**PROBLEM STATEMENT**: Below are some entries; reproduce them exactly and leave every picture out.

**EXERCISE MATERIALS**:
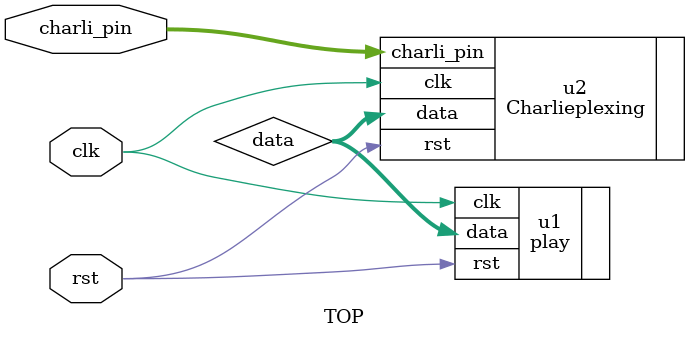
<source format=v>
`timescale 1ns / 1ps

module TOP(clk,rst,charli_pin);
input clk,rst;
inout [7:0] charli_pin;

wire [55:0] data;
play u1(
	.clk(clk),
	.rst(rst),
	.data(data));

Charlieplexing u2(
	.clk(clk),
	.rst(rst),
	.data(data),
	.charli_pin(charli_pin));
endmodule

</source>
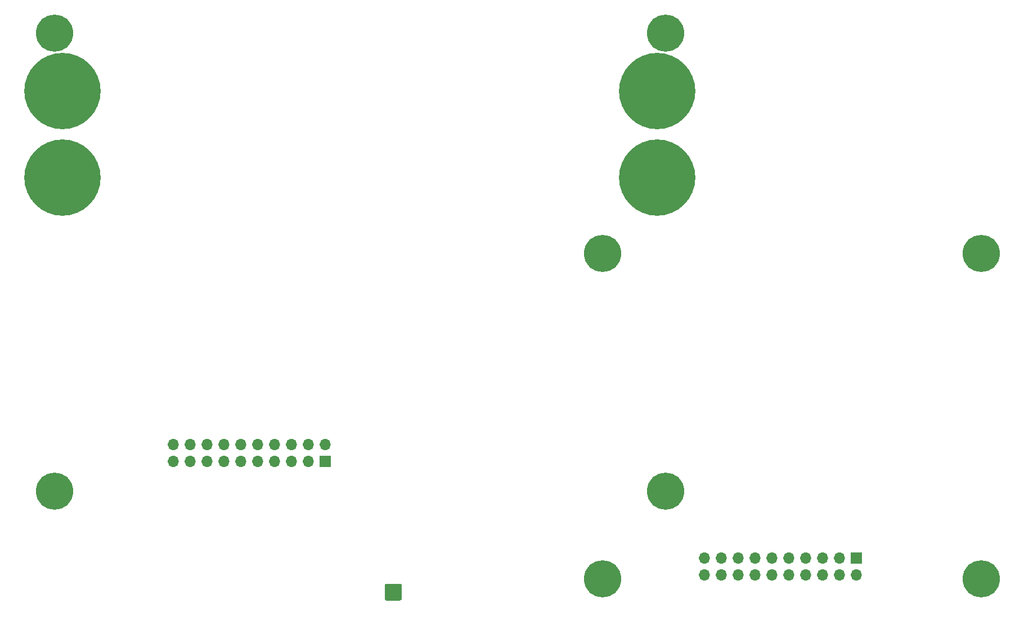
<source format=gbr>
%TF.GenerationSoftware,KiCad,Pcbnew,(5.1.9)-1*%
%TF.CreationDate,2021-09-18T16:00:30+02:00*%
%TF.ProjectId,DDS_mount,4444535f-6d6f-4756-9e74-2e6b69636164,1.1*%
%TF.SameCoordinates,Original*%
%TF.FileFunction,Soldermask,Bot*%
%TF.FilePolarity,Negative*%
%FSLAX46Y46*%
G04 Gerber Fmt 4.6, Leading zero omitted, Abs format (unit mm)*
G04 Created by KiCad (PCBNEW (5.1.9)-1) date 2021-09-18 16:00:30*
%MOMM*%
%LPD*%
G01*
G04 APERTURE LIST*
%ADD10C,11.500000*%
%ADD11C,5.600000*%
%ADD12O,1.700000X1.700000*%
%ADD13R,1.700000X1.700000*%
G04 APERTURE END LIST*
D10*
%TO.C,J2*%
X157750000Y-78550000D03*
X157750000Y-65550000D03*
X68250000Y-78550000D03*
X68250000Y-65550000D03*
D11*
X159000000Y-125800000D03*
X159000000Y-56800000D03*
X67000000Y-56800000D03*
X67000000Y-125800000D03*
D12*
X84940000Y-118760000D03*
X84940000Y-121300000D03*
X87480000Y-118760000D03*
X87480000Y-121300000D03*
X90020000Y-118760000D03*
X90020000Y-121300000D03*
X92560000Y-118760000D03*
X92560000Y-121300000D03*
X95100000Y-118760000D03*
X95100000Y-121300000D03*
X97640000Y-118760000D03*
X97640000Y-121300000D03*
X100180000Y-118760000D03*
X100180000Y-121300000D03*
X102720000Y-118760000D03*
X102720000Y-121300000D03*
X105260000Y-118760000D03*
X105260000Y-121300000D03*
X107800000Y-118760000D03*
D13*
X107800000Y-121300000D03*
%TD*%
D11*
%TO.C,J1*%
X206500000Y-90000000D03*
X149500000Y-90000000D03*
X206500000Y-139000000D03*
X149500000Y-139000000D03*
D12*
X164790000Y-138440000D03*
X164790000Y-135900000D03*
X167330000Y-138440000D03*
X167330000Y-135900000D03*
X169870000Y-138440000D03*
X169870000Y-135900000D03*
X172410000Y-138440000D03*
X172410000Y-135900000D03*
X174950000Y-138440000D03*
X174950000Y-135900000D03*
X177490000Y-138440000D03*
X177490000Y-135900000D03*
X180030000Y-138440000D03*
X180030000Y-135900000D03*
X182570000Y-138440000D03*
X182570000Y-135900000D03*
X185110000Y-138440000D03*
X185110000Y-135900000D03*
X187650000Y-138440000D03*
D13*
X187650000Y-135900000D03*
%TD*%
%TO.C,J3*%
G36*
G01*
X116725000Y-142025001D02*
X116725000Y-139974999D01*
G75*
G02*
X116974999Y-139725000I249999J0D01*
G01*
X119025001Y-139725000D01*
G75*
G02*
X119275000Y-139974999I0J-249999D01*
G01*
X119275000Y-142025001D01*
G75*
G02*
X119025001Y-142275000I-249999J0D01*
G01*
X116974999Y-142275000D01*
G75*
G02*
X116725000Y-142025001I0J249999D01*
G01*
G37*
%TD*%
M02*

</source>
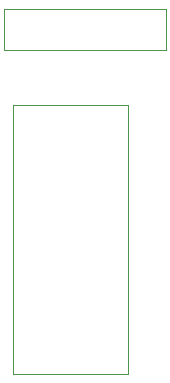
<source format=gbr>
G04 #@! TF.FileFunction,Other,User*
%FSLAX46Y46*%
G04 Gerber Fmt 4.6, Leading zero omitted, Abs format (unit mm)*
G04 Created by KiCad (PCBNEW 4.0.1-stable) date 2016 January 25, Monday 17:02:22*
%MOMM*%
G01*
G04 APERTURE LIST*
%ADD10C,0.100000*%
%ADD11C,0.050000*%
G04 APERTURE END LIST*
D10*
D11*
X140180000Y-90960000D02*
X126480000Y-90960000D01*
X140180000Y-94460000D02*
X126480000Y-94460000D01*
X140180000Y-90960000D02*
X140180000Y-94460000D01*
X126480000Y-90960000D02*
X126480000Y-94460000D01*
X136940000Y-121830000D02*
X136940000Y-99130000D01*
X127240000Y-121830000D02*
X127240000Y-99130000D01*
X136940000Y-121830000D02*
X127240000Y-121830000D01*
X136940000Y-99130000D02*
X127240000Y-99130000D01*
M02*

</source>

**TASK RESPONSE**:
<source format=v>
`timescale 1ns / 1ps

module TOP(clk,rst,charli_pin);
input clk,rst;
inout [7:0] charli_pin;

wire [55:0] data;
play u1(
	.clk(clk),
	.rst(rst),
	.data(data));

Charlieplexing u2(
	.clk(clk),
	.rst(rst),
	.data(data),
	.charli_pin(charli_pin));
endmodule

</source>
<source format=gbr>
%TF.GenerationSoftware,KiCad,Pcbnew,(5.1.9)-1*%
%TF.CreationDate,2021-09-18T16:00:30+02:00*%
%TF.ProjectId,DDS_mount,4444535f-6d6f-4756-9e74-2e6b69636164,1.1*%
%TF.SameCoordinates,Original*%
%TF.FileFunction,Soldermask,Bot*%
%TF.FilePolarity,Negative*%
%FSLAX46Y46*%
G04 Gerber Fmt 4.6, Leading zero omitted, Abs format (unit mm)*
G04 Created by KiCad (PCBNEW (5.1.9)-1) date 2021-09-18 16:00:30*
%MOMM*%
%LPD*%
G01*
G04 APERTURE LIST*
%ADD10C,11.500000*%
%ADD11C,5.600000*%
%ADD12O,1.700000X1.700000*%
%ADD13R,1.700000X1.700000*%
G04 APERTURE END LIST*
D10*
%TO.C,J2*%
X157750000Y-78550000D03*
X157750000Y-65550000D03*
X68250000Y-78550000D03*
X68250000Y-65550000D03*
D11*
X159000000Y-125800000D03*
X159000000Y-56800000D03*
X67000000Y-56800000D03*
X67000000Y-125800000D03*
D12*
X84940000Y-118760000D03*
X84940000Y-121300000D03*
X87480000Y-118760000D03*
X87480000Y-121300000D03*
X90020000Y-118760000D03*
X90020000Y-121300000D03*
X92560000Y-118760000D03*
X92560000Y-121300000D03*
X95100000Y-118760000D03*
X95100000Y-121300000D03*
X97640000Y-118760000D03*
X97640000Y-121300000D03*
X100180000Y-118760000D03*
X100180000Y-121300000D03*
X102720000Y-118760000D03*
X102720000Y-121300000D03*
X105260000Y-118760000D03*
X105260000Y-121300000D03*
X107800000Y-118760000D03*
D13*
X107800000Y-121300000D03*
%TD*%
D11*
%TO.C,J1*%
X206500000Y-90000000D03*
X149500000Y-90000000D03*
X206500000Y-139000000D03*
X149500000Y-139000000D03*
D12*
X164790000Y-138440000D03*
X164790000Y-135900000D03*
X167330000Y-138440000D03*
X167330000Y-135900000D03*
X169870000Y-138440000D03*
X169870000Y-135900000D03*
X172410000Y-138440000D03*
X172410000Y-135900000D03*
X174950000Y-138440000D03*
X174950000Y-135900000D03*
X177490000Y-138440000D03*
X177490000Y-135900000D03*
X180030000Y-138440000D03*
X180030000Y-135900000D03*
X182570000Y-138440000D03*
X182570000Y-135900000D03*
X185110000Y-138440000D03*
X185110000Y-135900000D03*
X187650000Y-138440000D03*
D13*
X187650000Y-135900000D03*
%TD*%
%TO.C,J3*%
G36*
G01*
X116725000Y-142025001D02*
X116725000Y-139974999D01*
G75*
G02*
X116974999Y-139725000I249999J0D01*
G01*
X119025001Y-139725000D01*
G75*
G02*
X119275000Y-139974999I0J-249999D01*
G01*
X119275000Y-142025001D01*
G75*
G02*
X119025001Y-142275000I-249999J0D01*
G01*
X116974999Y-142275000D01*
G75*
G02*
X116725000Y-142025001I0J249999D01*
G01*
G37*
%TD*%
M02*

</source>
<source format=gbr>
G04 #@! TF.FileFunction,Other,User*
%FSLAX46Y46*%
G04 Gerber Fmt 4.6, Leading zero omitted, Abs format (unit mm)*
G04 Created by KiCad (PCBNEW 4.0.1-stable) date 2016 January 25, Monday 17:02:22*
%MOMM*%
G01*
G04 APERTURE LIST*
%ADD10C,0.100000*%
%ADD11C,0.050000*%
G04 APERTURE END LIST*
D10*
D11*
X140180000Y-90960000D02*
X126480000Y-90960000D01*
X140180000Y-94460000D02*
X126480000Y-94460000D01*
X140180000Y-90960000D02*
X140180000Y-94460000D01*
X126480000Y-90960000D02*
X126480000Y-94460000D01*
X136940000Y-121830000D02*
X136940000Y-99130000D01*
X127240000Y-121830000D02*
X127240000Y-99130000D01*
X136940000Y-121830000D02*
X127240000Y-121830000D01*
X136940000Y-99130000D02*
X127240000Y-99130000D01*
M02*

</source>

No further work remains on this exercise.